The bait was alluring: interoperability of electronic health records, seamless patient portability, the promise of streamlined lower cost care. But what patients didn’t grasp, what none of us grasped, was how easily this information would be weaponized. A single, malicious mischaracterization, a negative flag in one hospital's chart, follows you forever, carried dutifully forward by partner institutions. Not just for the patient, but for caregivers as well. No matter where you turn, the damage is already done, encoded in the digital chains of your record.
We’ve already seen what happens when hospitals characterize caregivers as difficult or problematic. Take the case of Maya Kowalski, a pediatric patient at Johns Hopkins Children’s Hospital in Florida. Her mother, Beata Kowalski, a licensed nurse practitioner, became a threat the moment she advocated for care the staff didn’t understand. Diagnosed by an outside physician, Maya had a rare condition, but Beata’s insistence on proper treatment led to accusations of Munchausen’s by Proxy, an act of institutional character assassination. The result? Medical kidnapping, family separation, and Beata’s eventual suicide.

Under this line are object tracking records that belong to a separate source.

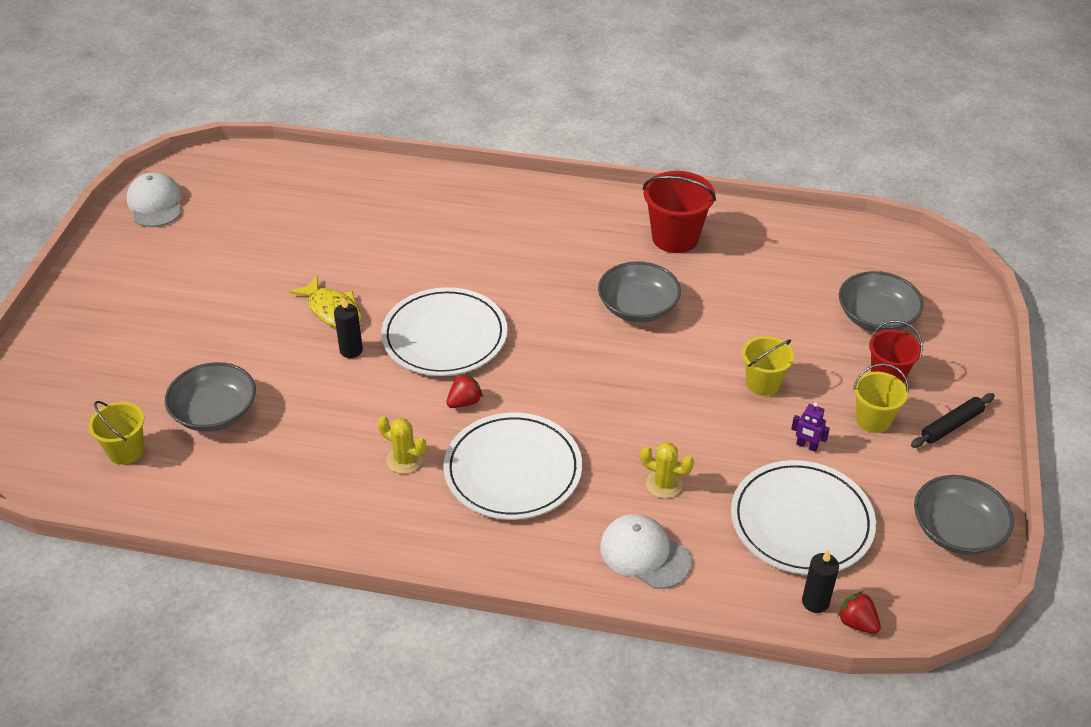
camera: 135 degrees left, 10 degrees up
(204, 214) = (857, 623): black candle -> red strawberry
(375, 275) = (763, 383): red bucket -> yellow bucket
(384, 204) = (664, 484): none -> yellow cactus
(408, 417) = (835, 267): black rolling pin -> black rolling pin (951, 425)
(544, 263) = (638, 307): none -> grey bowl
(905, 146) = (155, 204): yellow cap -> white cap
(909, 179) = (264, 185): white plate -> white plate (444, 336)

“What they did to Beata Kowalski wasn’t just malpractice, it was a system preserving itself. Netflix called it Take Care of Maya.”
Breaking Legs
And like Beata, what if you attempt to resist? To cry foul, to demand accountability? You'll find yourself navigating a maze designed to confuse, exhaust, and humiliate. Gaslighting becomes your constant companion, humiliation your daily bread. Care delayed, denied, obfuscated. Complaints rerouted, emails vanished. Risk Management becomes Risk Suppression. Legal departments, ostensibly there to protect patients and uphold ethical standards transform into apparatuses designed to silence, intimidate, and bury inconvenient truths.

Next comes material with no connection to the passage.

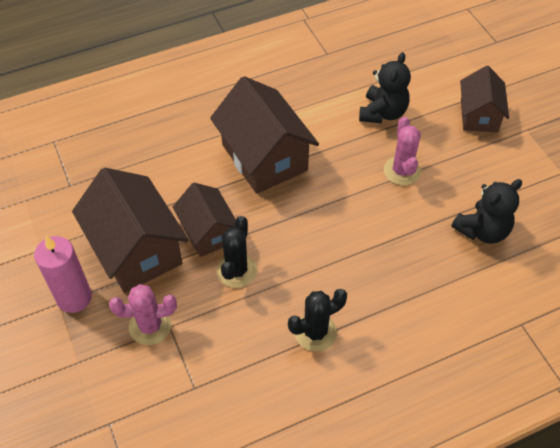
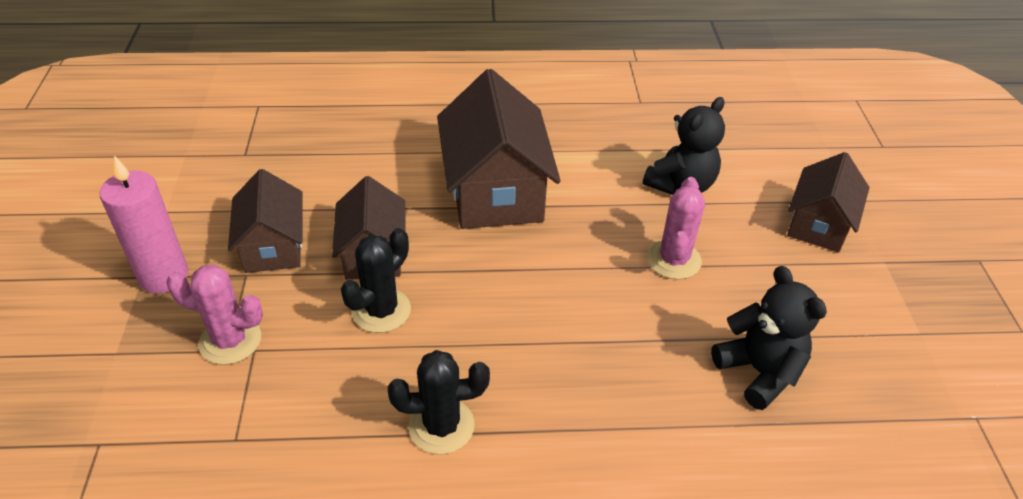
camera: 20 degrees right, 10 degrees down
(136, 250) = (273, 246): brown house -> brown house, size x0.61
(482, 230) = (759, 371): black teddy bear -> black teddy bear turned 105 degrees counterclockwise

It’s deliberate. It's strategic. And if you’re poor, minority, or perceived as lacking in influence or intelligence, it’s inevitable. They’ll crush you without hesitation, secure in the belief that no partner institution will ever risk billion-dollar alliances to correct another's wrong.
They’ll break your legs to carry their mistake across the goal line. And no referee will blow the whistle, because the referees have always belonged to them.
And they’ll do it while telling you it’s for your own good!
The Reckoning
But even the most intricately woven web can fray. Documents leak. Records exist. Patients, just ordinary people, those once viewed as disposable will inevitably find the courage to speak out. And when they do, suddenly the carefully constructed edifice begins to crumble.
It begins with whispers. Then murmurs. Then a cacophony too loud to bury beneath the chart.
That reckoning, dear readers, is upon us.